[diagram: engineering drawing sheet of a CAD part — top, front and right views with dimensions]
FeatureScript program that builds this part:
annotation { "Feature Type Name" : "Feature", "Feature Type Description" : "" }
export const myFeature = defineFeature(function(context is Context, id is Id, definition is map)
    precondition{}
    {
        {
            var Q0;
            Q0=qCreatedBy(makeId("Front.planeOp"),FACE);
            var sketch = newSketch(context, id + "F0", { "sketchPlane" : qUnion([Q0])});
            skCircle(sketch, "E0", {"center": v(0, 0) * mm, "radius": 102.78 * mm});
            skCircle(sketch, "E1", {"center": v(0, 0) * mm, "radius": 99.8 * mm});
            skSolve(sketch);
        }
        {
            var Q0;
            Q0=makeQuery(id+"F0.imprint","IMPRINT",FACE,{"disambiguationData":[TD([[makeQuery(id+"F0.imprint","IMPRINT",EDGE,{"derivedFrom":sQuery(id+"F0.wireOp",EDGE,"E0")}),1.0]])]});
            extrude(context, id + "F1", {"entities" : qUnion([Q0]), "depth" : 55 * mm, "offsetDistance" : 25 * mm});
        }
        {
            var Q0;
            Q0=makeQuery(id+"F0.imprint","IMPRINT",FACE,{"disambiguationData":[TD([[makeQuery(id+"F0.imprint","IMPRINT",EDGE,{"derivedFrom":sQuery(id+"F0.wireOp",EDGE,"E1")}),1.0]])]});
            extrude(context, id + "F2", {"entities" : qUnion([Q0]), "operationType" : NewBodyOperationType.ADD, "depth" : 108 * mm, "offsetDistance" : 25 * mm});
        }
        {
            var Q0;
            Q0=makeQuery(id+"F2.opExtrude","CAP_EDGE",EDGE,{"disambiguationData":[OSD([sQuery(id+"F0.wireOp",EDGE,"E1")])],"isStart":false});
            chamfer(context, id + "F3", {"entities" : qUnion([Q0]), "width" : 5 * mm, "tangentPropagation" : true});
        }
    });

● ● ● ● ●

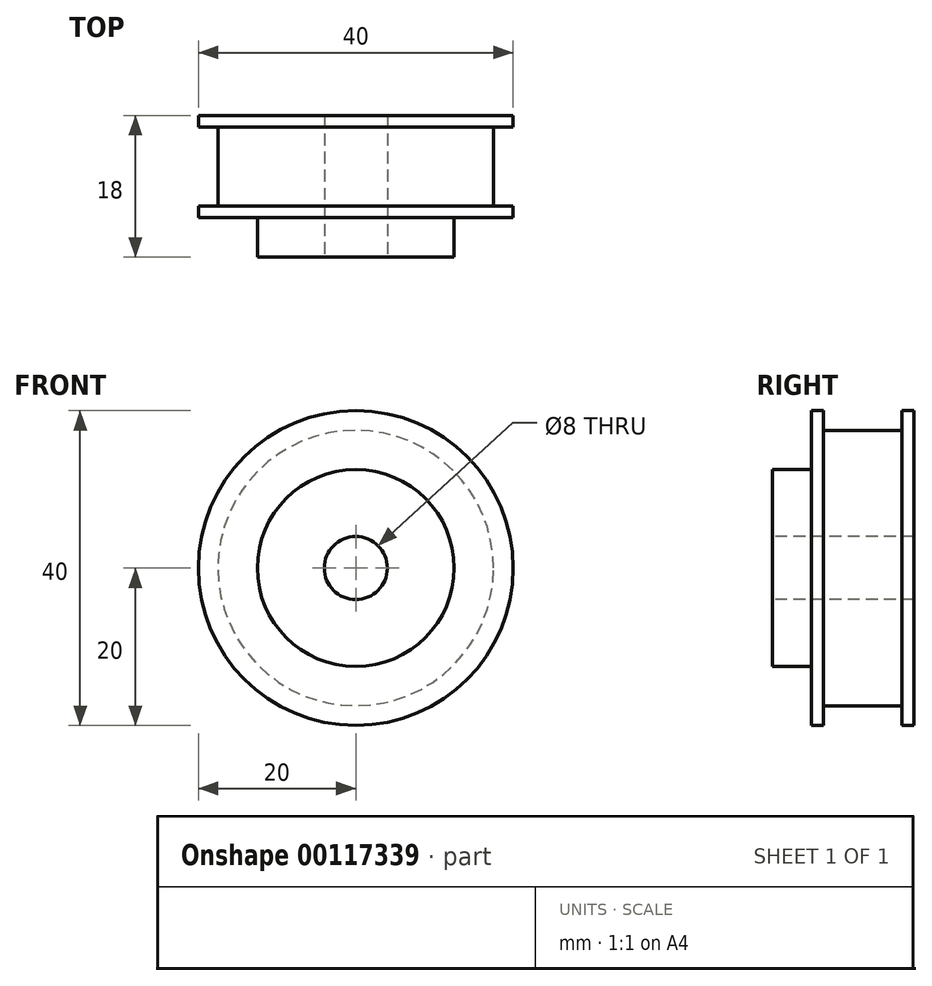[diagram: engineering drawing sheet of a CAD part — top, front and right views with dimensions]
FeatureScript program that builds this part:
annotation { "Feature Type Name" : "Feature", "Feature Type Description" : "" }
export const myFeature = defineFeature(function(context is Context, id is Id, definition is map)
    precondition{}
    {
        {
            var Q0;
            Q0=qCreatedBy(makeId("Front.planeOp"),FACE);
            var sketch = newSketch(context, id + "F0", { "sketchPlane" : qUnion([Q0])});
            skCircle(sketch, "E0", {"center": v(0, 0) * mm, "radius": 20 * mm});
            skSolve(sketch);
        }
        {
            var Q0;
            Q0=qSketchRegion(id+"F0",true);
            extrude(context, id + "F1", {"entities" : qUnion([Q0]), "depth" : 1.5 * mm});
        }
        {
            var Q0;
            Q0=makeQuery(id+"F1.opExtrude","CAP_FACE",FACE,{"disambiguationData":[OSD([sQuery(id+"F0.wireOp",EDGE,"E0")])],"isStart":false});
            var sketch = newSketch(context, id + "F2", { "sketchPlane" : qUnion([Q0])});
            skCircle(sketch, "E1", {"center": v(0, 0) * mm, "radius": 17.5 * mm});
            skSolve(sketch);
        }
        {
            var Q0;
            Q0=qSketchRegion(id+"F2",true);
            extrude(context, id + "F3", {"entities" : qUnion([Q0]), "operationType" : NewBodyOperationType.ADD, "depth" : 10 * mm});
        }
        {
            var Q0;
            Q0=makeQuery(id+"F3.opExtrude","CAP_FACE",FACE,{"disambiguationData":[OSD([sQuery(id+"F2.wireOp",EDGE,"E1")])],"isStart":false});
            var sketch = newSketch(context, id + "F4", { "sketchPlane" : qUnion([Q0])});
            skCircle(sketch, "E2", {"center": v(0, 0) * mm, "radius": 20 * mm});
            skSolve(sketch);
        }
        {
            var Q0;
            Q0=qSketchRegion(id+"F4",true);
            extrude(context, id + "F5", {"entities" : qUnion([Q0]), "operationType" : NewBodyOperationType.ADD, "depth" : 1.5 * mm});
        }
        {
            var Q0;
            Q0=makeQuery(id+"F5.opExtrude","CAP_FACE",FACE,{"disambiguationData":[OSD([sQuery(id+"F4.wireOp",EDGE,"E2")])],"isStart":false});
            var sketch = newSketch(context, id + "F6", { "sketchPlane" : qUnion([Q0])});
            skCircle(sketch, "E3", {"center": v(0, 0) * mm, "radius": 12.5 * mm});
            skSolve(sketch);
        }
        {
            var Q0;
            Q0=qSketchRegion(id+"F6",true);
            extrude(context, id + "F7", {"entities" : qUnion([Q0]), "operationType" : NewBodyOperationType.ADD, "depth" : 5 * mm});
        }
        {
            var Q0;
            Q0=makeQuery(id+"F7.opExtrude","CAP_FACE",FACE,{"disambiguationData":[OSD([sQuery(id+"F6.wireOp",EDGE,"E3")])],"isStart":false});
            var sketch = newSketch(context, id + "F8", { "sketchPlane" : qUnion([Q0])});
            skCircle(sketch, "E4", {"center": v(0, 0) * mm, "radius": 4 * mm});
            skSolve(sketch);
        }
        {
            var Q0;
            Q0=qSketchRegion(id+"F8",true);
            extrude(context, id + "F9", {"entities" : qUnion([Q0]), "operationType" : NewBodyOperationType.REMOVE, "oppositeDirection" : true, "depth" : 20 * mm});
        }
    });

● ● ● ● ●

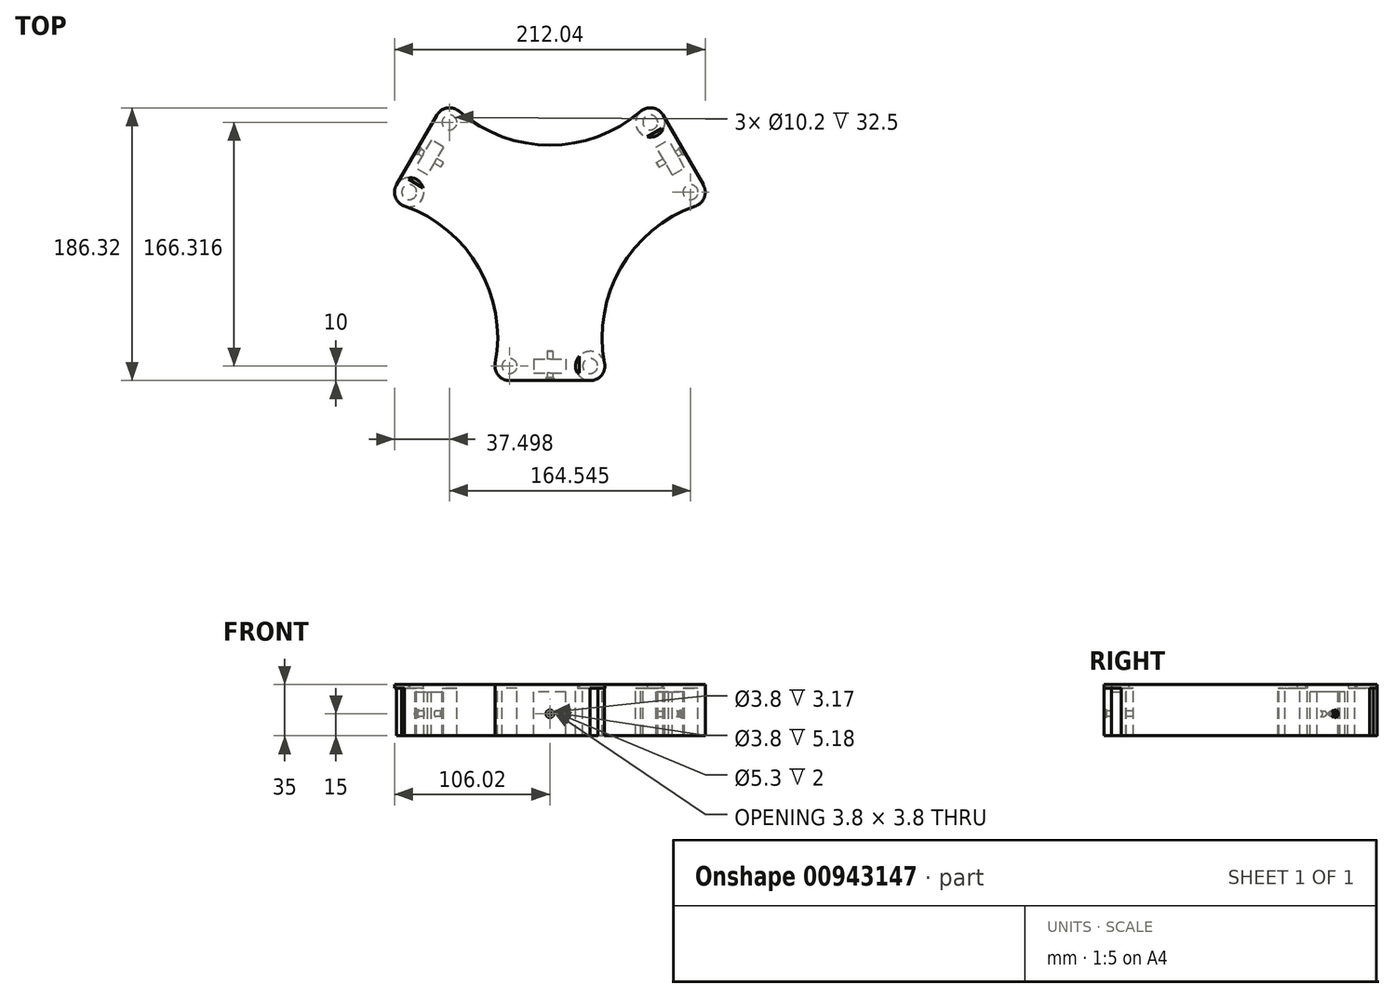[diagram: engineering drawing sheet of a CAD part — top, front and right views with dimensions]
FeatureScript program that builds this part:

● ● ● ● ●

* [GIVEN PROBLEM]: Return every line of the data above that contains the word "center", matching case exactly.

* [FULL OUTPUT]:
            skCircle(sketch, "E0", {"center": v(0, 0) * mm, "radius": 102.78 * mm});
            skCircle(sketch, "E1", {"center": v(0, 0) * mm, "radius": 99.8 * mm});
            skCircle(sketch, "E0", {"center": v(0, 0) * mm, "radius": 20 * mm});
            skCircle(sketch, "E1", {"center": v(0, 0) * mm, "radius": 17.5 * mm});
            skCircle(sketch, "E2", {"center": v(0, 0) * mm, "radius": 20 * mm});
            skCircle(sketch, "E3", {"center": v(0, 0) * mm, "radius": 12.5 * mm});
            skCircle(sketch, "E4", {"center": v(0, 0) * mm, "radius": 4 * mm});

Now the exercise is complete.